Records from a data collection:
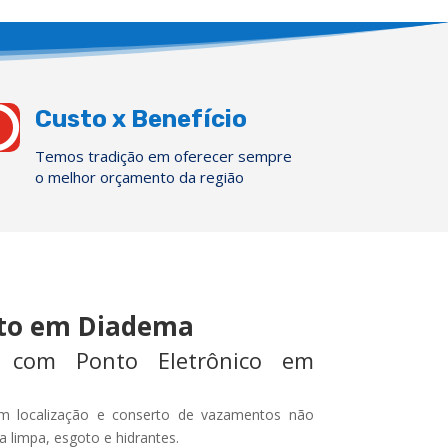

Custo x Benefício
Temos tradição em oferecer sempre
o melhor orçamento da região
to em Diadema
 com Ponto Eletrônico em
m localização e conserto de vazamentos não
a limpa, esgoto e hidrantes.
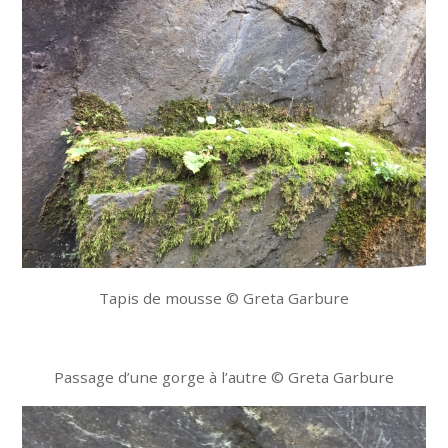
Tapis de mousse © Greta Garbure
Passage d’une gorge à l’autre © Greta Garbure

• PROBLEM REQUIREMENTS: Extract every line of text read from the entries above, reproducing each one character for character, and omit the pictures from the answer.

• TASK OUTPUT:

Custo x Benefício
Temos tradição em oferecer sempre
o melhor orçamento da região
to em Diadema
 com Ponto Eletrônico em
m localização e conserto de vazamentos não
a limpa, esgoto e hidrantes.
Tapis de mousse © Greta Garbure
Passage d’une gorge à l’autre © Greta Garbure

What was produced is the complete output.